On 1 October 2003, the Chinese Ambassador to the Philippines, Wang
Chungui, wrote a letter to DOF Secretary Jose Isidro Camacho informing him of
CNMEGs designation as the Prime Contractor for the Northrail Project. On 30
December 2003, Northrail and CNMEG executed a Contract Agreement for the
construction of Section I, Phase I of the North Luzon Railway System from Caloocan
to Malolos on a turnkey basis (the Contract Agreement). The contract price for the
Northrail Project was pegged at USD 421,050,000.

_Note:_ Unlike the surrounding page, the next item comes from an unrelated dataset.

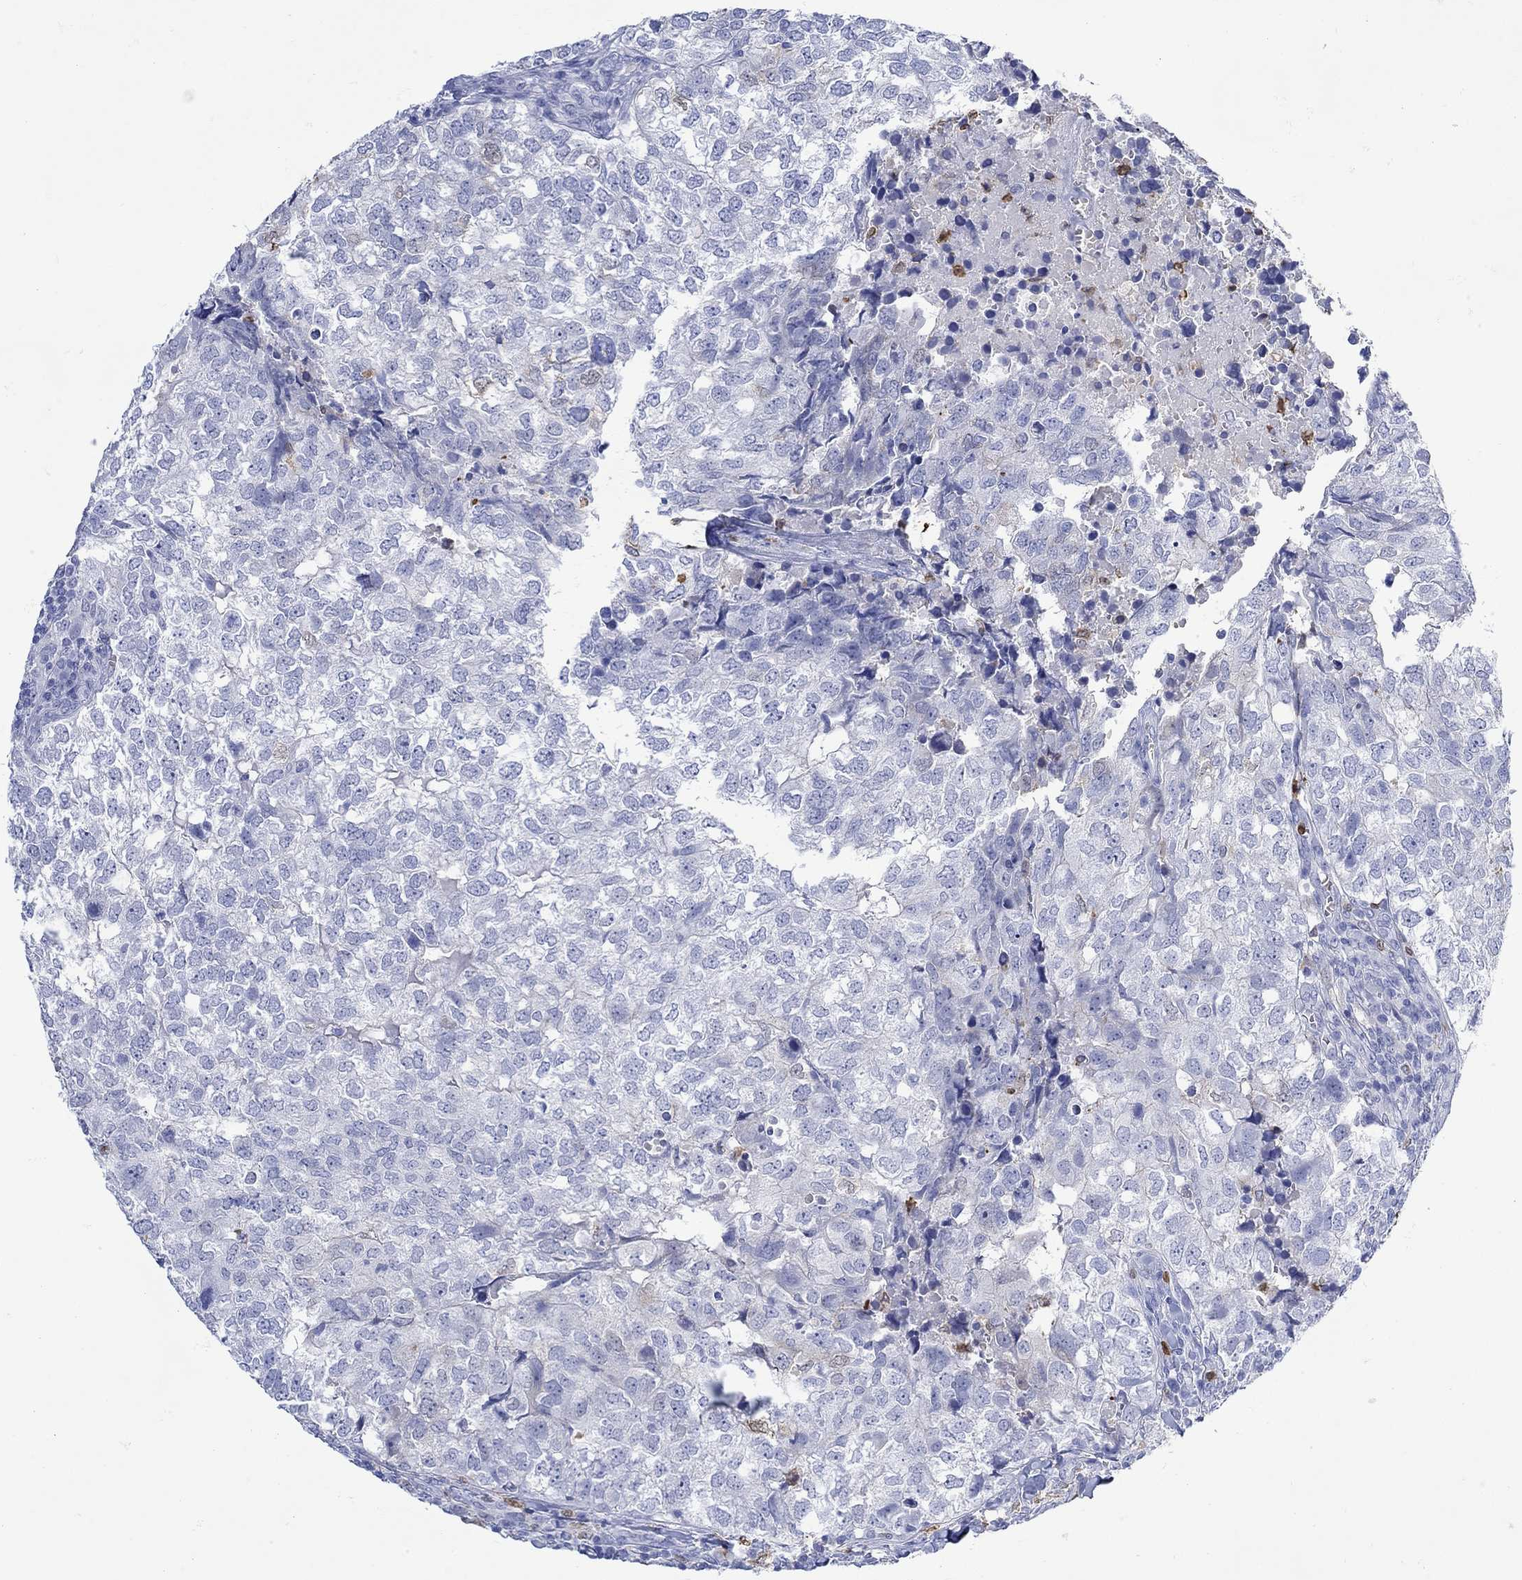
{"staining": {"intensity": "negative", "quantity": "none", "location": "none"}, "tissue": "breast cancer", "cell_type": "Tumor cells", "image_type": "cancer", "snomed": [{"axis": "morphology", "description": "Duct carcinoma"}, {"axis": "topography", "description": "Breast"}], "caption": "Immunohistochemistry micrograph of breast invasive ductal carcinoma stained for a protein (brown), which exhibits no positivity in tumor cells.", "gene": "LINGO3", "patient": {"sex": "female", "age": 30}}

On 26 February 2004, the Philippine government and EXIM Bank entered into
a counterpart financial agreement, the Buyer Credit Loan Agreement. In the Loan
Agreement, EXIM Bank agreed to extend Preferential Buyers Credit in the amount
of USD 400,000,000 in favor of the Philippine government in order to finance the
construction of Phase I of the Northrail Project.
ISSUE:
Whether the Contract Agreement is an executive agreement.
RULING:
Under the Vienna Convention on the Law of Treaties defines a treaty as, An
international agreement concluded between States in written form and governed by
international law, whether embodied in a single instrument or in two or more
related instruments and whatever its particular designation. The Court held that an
executive agreement is similar to a treaty, except that the former (a) does not
require legislative concurrence; (b) is usually less formal; and (c) deals with a
narrower range of subject matters.
Despite these differences, to be considered an executive agreement, the
following three requisites provided under the Vienna Convention must nevertheless

concur: (a) the agreement must be between states; (b) it must be written; and (c) it
must governed by international law. The first and the third requisites do not obtain
in the case at bar.
The Contract Agreement was not concluded between the Philippines and
China, but between Northrail and CNMEG. By the terms of the Contract Agreement,
Northrail is a government-owned or -controlled corporation, while CNMEG is a
corporation duly organized and created under the laws of the Peoples Republic of
China. Thus, both Northrail and CNMEG entered into the Contract Agreement as
entities with personalities distinct and separate from the Philippine and Chinese
governments, respectively.
Neither can it be said that CNMEG acted as agent of the Chinese government.
As previously discussed, the fact that Amb. Wang, in his letter dated 1 October
2003, described CNMEG as a "state corporation" and declared its designation as the
Primary Contractor in the Northrail Project did not mean it was to perform sovereign
functions on behalf of China. That label was only descriptive of its nature as a stateowned corporation, and did not preclude it from engaging in purely commercial or
proprietary ventures.
It is therefore clear from the foregoing reasons that the Contract Agreement
does not partake of the nature of an executive agreement. It is merely an ordinary
commercial contract that can be questioned before the local courts.